INSTRUCTIONS TO FOLLOW ▸
Somewhere below are a line with "index pip: (722, 779)" and a later line with "index pip: (1121, 920)". Output exactly those lines and all lines between them.

** DATA EXTRACTS follows **

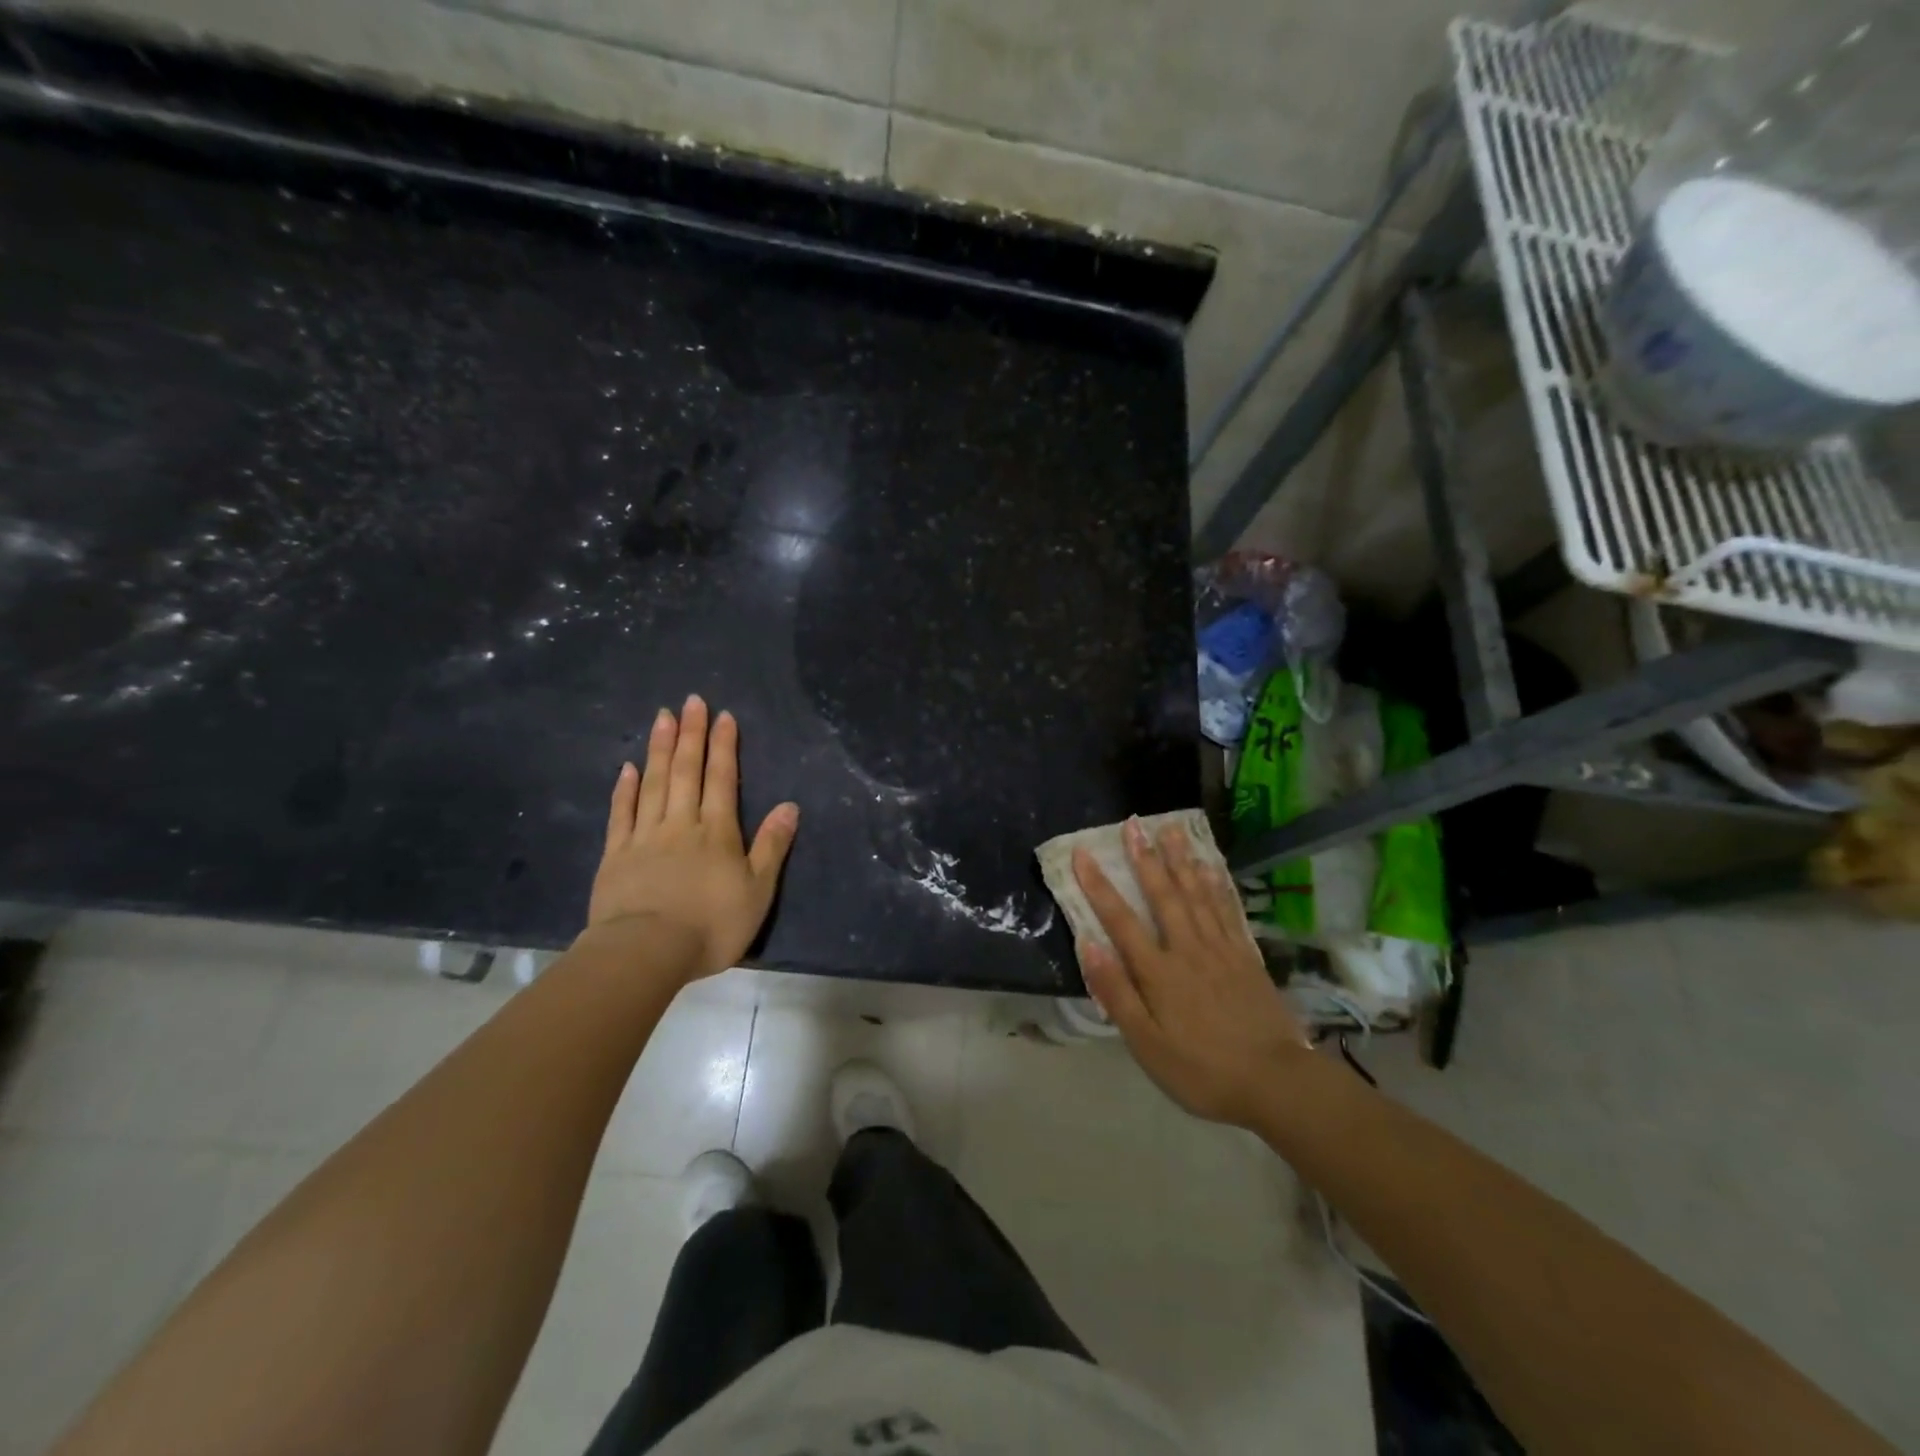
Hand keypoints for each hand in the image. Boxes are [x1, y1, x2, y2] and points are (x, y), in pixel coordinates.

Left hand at [586, 695, 799, 981]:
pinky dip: (625, 789)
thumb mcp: (757, 891)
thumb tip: (790, 806)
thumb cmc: (711, 925)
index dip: (724, 746)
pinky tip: (628, 767)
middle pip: (686, 772)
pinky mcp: (616, 856)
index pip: (722, 779)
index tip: (723, 715)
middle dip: (691, 734)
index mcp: (717, 832)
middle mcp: (681, 824)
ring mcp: (644, 837)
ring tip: (662, 718)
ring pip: (654, 784)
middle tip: (691, 701)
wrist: (646, 953)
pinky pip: (621, 814)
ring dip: (660, 749)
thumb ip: (771, 847)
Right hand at [1072, 818, 1309, 1127]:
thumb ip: (1117, 992)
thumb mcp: (1147, 1044)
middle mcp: (1188, 949)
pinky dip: (1216, 885)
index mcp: (1159, 972)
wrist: (1275, 1083)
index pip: (1121, 920)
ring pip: (1196, 894)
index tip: (1082, 853)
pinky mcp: (1246, 956)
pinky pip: (1227, 910)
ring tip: (1170, 829)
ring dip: (1181, 860)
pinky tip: (1209, 866)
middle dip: (1145, 858)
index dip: (1098, 885)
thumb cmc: (1201, 1070)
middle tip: (1133, 824)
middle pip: (1162, 895)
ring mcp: (1221, 949)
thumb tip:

** End of DATA EXTRACTS **

WRITTEN ANSWER ▸
index pip: (722, 779)
index tip: (723, 715)
middle dip: (691, 734)
index mcp: (717, 832)
middle mcp: (681, 824)
ring mcp: (644, 837)
ring tip: (662, 718)
ring pip: (654, 784)
middle tip: (691, 701)
wrist: (646, 953)
pinky pip: (621, 814)
ring dip: (660, 749)
thumb ip: (771, 847)
Right hand at [1072, 818, 1309, 1127]:
thumb ip: (1117, 992)
thumb mcp: (1147, 1044)
middle mcp: (1188, 949)
pinky dip: (1216, 885)
index mcp: (1159, 972)
wrist: (1275, 1083)
index pip: (1121, 920)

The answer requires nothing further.